One song was about a dying girl telling her parents to give away all her toys and things, but to please put her little shoes away. Another was called “Little Angel with a Dirty Face”, a father singing to his daughter about how her mother had gone to Heaven when she was born. They were just awful, but I wanted to hear them over and over.

I’ve thought a lot about why as a tiny little girl I wanted to continually hear these songs that made me sob in the passenger’s seat, surely unable to fully process the deeper themes and meanings behind the lyrics. Over time I began to wonder if maybe it wasn’t the sadness I wanted to steep myself in, but the implication of hope when the healing came.

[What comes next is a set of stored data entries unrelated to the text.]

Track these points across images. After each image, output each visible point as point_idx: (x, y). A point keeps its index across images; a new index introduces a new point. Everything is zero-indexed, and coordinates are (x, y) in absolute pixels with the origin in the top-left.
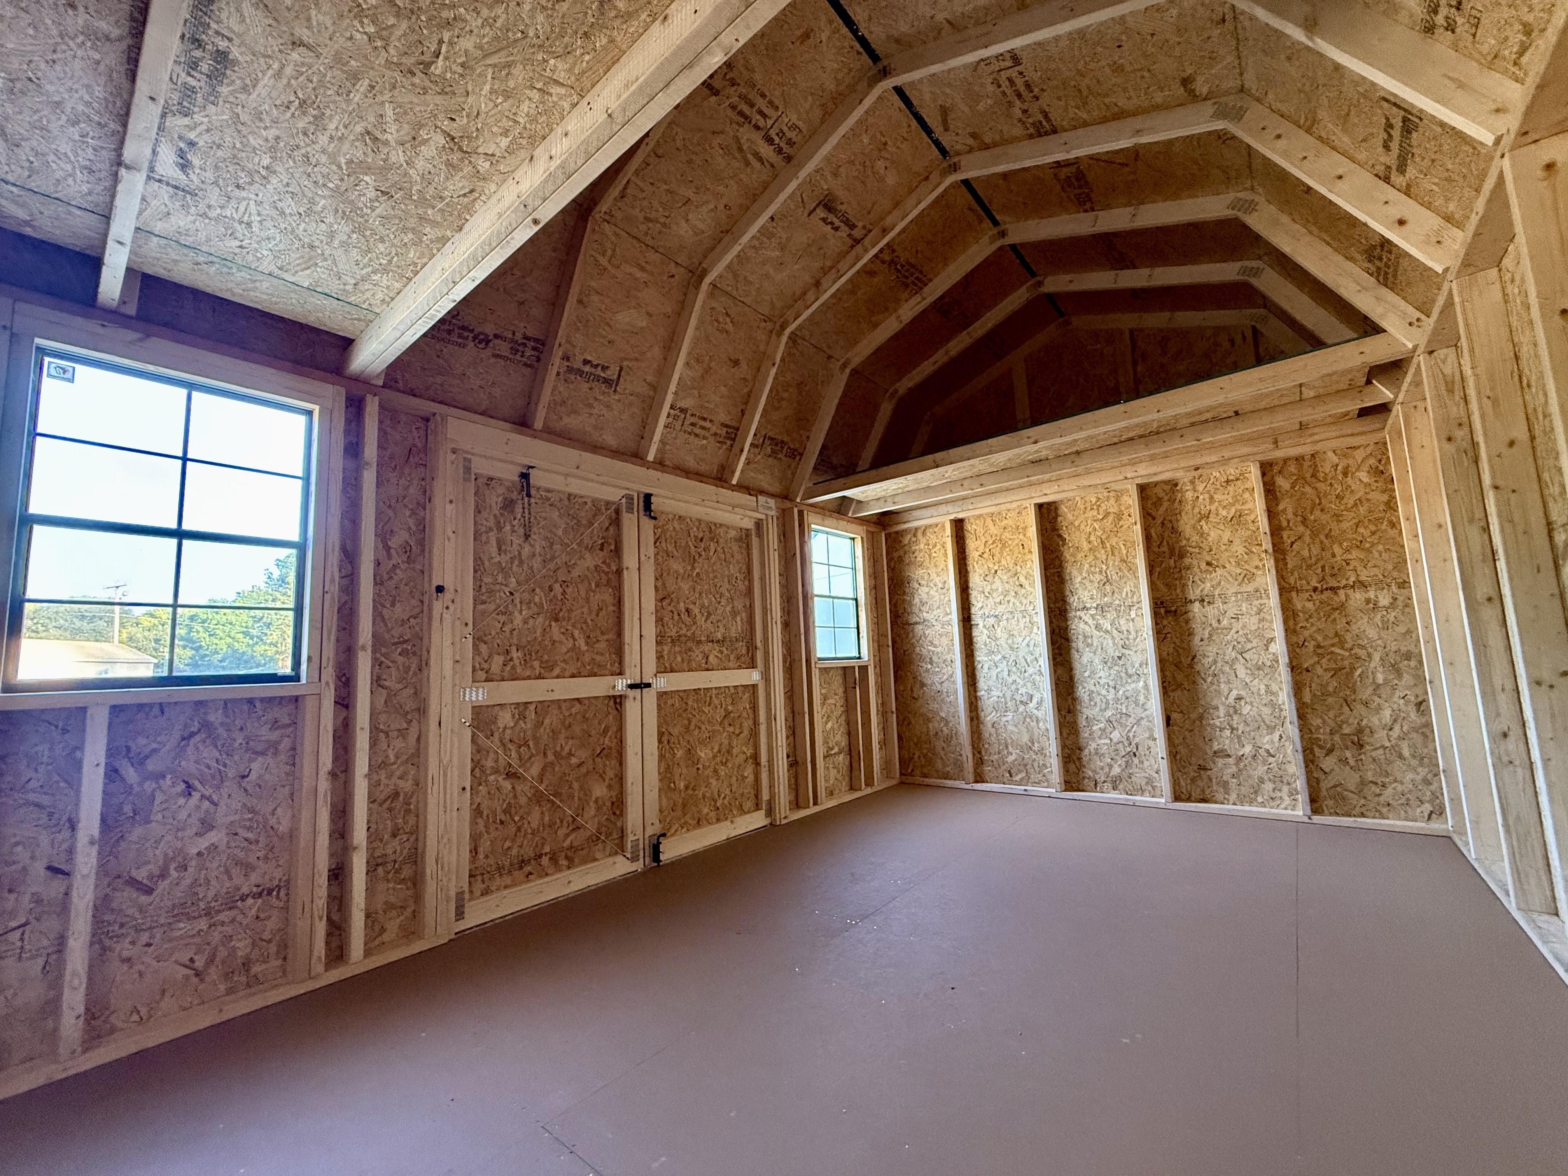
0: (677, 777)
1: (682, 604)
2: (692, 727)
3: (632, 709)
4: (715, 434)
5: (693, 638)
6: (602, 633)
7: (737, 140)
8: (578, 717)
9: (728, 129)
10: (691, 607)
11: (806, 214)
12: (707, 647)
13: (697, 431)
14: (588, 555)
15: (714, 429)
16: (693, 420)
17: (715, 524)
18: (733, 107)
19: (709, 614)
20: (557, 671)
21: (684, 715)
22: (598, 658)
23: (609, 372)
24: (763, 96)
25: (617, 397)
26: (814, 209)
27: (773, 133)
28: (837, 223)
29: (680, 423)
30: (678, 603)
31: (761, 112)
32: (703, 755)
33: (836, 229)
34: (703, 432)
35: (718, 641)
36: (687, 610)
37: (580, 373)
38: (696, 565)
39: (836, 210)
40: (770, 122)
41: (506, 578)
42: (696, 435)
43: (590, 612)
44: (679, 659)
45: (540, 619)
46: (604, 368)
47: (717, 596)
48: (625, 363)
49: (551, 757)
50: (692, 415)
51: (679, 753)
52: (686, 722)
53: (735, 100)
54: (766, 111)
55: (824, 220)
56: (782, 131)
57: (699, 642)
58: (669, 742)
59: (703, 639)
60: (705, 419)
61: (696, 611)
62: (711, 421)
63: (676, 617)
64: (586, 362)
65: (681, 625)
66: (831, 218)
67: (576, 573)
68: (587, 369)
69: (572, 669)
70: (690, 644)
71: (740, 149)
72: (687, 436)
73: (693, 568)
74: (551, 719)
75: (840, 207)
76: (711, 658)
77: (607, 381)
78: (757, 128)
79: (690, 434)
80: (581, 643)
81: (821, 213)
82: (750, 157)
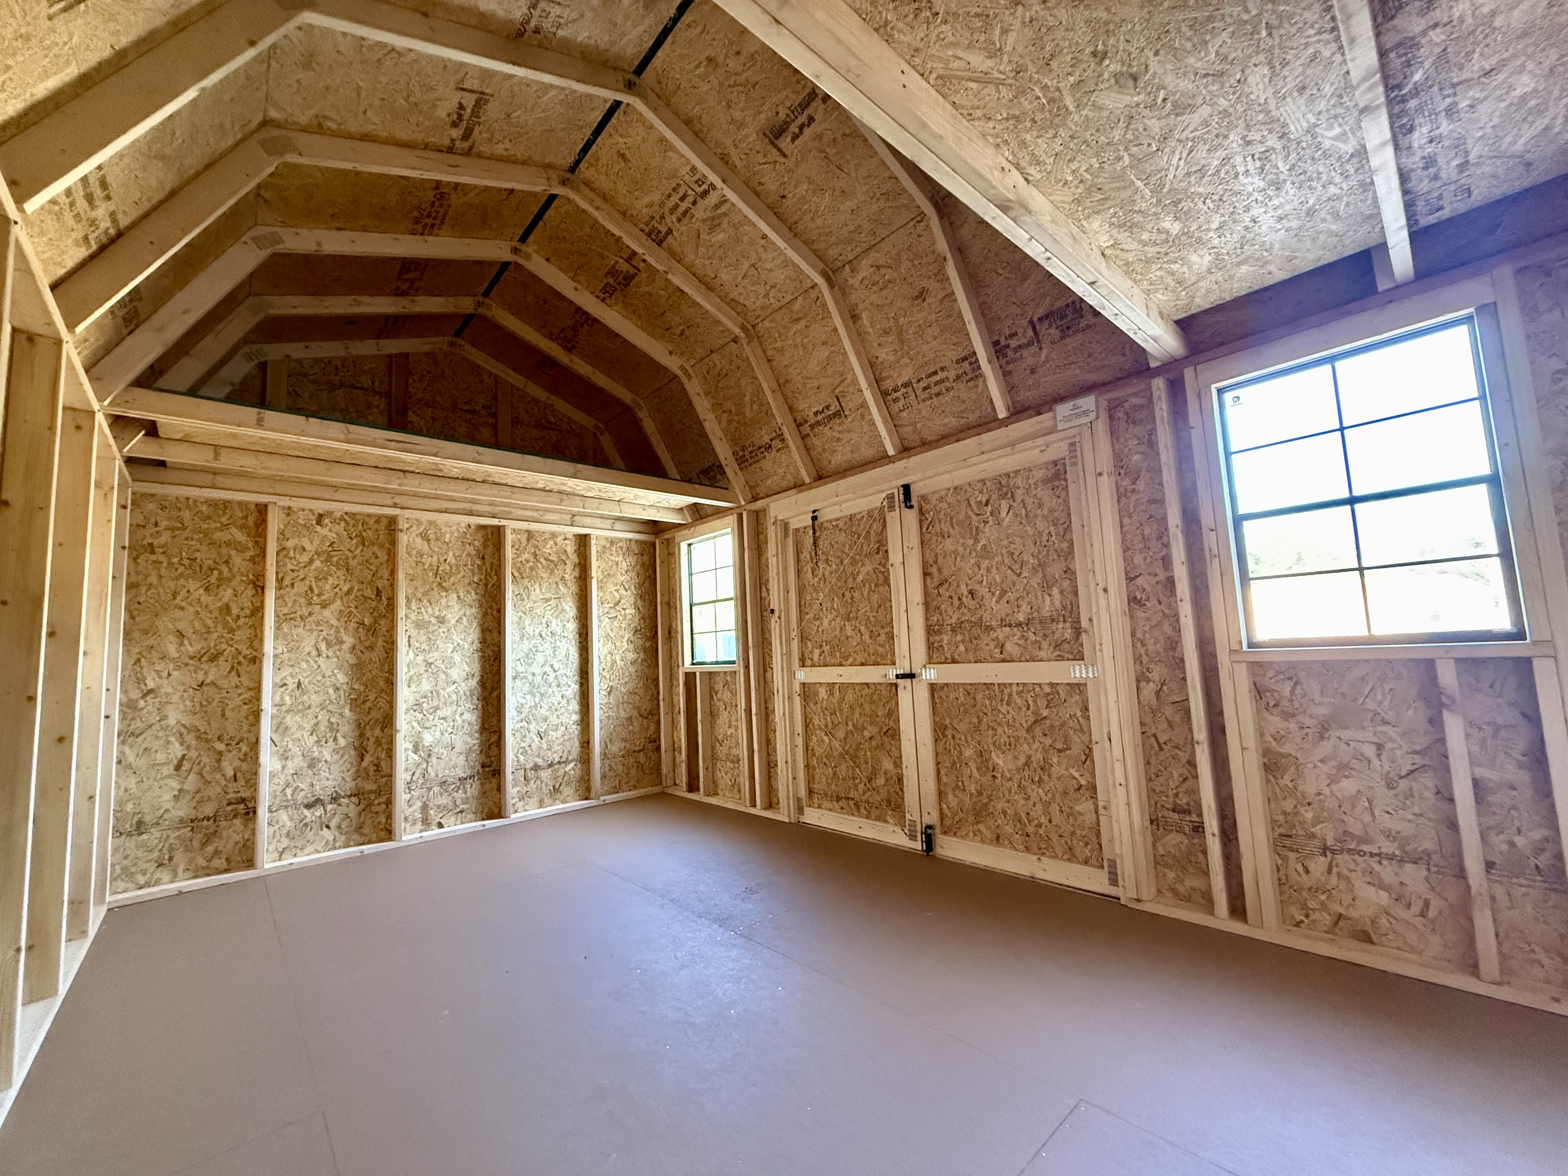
0: (965, 779)
1: (963, 587)
2: (983, 726)
3: (904, 698)
4: (958, 377)
5: (979, 623)
6: (883, 627)
7: (704, 221)
8: (868, 698)
9: (696, 226)
10: (977, 587)
11: (783, 160)
12: (1002, 633)
13: (935, 390)
14: (867, 561)
15: (952, 374)
16: (923, 384)
17: (1008, 475)
18: (679, 220)
19: (1004, 592)
20: (851, 660)
21: (972, 711)
22: (881, 649)
23: (832, 408)
24: (669, 196)
25: (850, 419)
26: (779, 150)
27: (699, 190)
28: (803, 119)
29: (912, 397)
30: (958, 586)
31: (682, 199)
32: (1000, 762)
33: (811, 119)
34: (942, 387)
35: (1019, 625)
36: (971, 593)
37: (818, 423)
38: (981, 535)
39: (785, 122)
40: (690, 192)
41: (817, 594)
42: (938, 394)
43: (872, 610)
44: (962, 648)
45: (838, 620)
46: (828, 407)
47: (1016, 567)
48: (837, 391)
49: (850, 727)
50: (919, 381)
51: (968, 753)
52: (975, 720)
53: (674, 218)
54: (681, 194)
55: (795, 137)
56: (696, 182)
57: (989, 629)
58: (953, 737)
59: (994, 623)
60: (935, 373)
61: (983, 591)
62: (942, 369)
63: (956, 603)
64: (816, 414)
65: (963, 610)
66: (793, 128)
67: (860, 578)
68: (820, 417)
69: (860, 659)
70: (976, 631)
71: (713, 219)
72: (928, 403)
73: (977, 540)
74: (850, 697)
75: (782, 116)
76: (1008, 647)
77: (837, 414)
78: (694, 203)
79: (931, 398)
80: (866, 637)
81: (785, 143)
82: (719, 212)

I’ve always believed healing would come.  

Seven years later as a confused pre-teen I stood by a coffin staring into daddy’s face, peaceful and silent. No more sad songs, no more laughter, no more twinkling blue eyes as he dunk-tapped the ice in his jelly glass of sweet tea. No more just him and me.

Years later I would watch my baby daughter lowered into the earth in a little white box, then later my brother, and later still I would sit by a bedside holding my mother’s hand as color drained from her face and her sweet spirit floated up.

And in all this loss, all this singing of sad songs and tears that came with each note, the hope has never been far behind. It’s because I know my hope doesn’t rest here in this place, doesn’t come from this temporal life even as beautiful as it is.

My hope comes from the Lord, maker of Heaven and Earth. Somewhere deep down I’ve always known that, even long before I knew who the Lord is. I had to know, or I can’t imagine I would have wanted to hear those tear-jerkers again and again. To me, they weren’t just sad songs; they were reminders of a hope that lives beyond what we can see here.

I think I’ve always seen sadness this way. My heart must have always received it as a reminder that when I hope in Him, sadness will always turn to joy.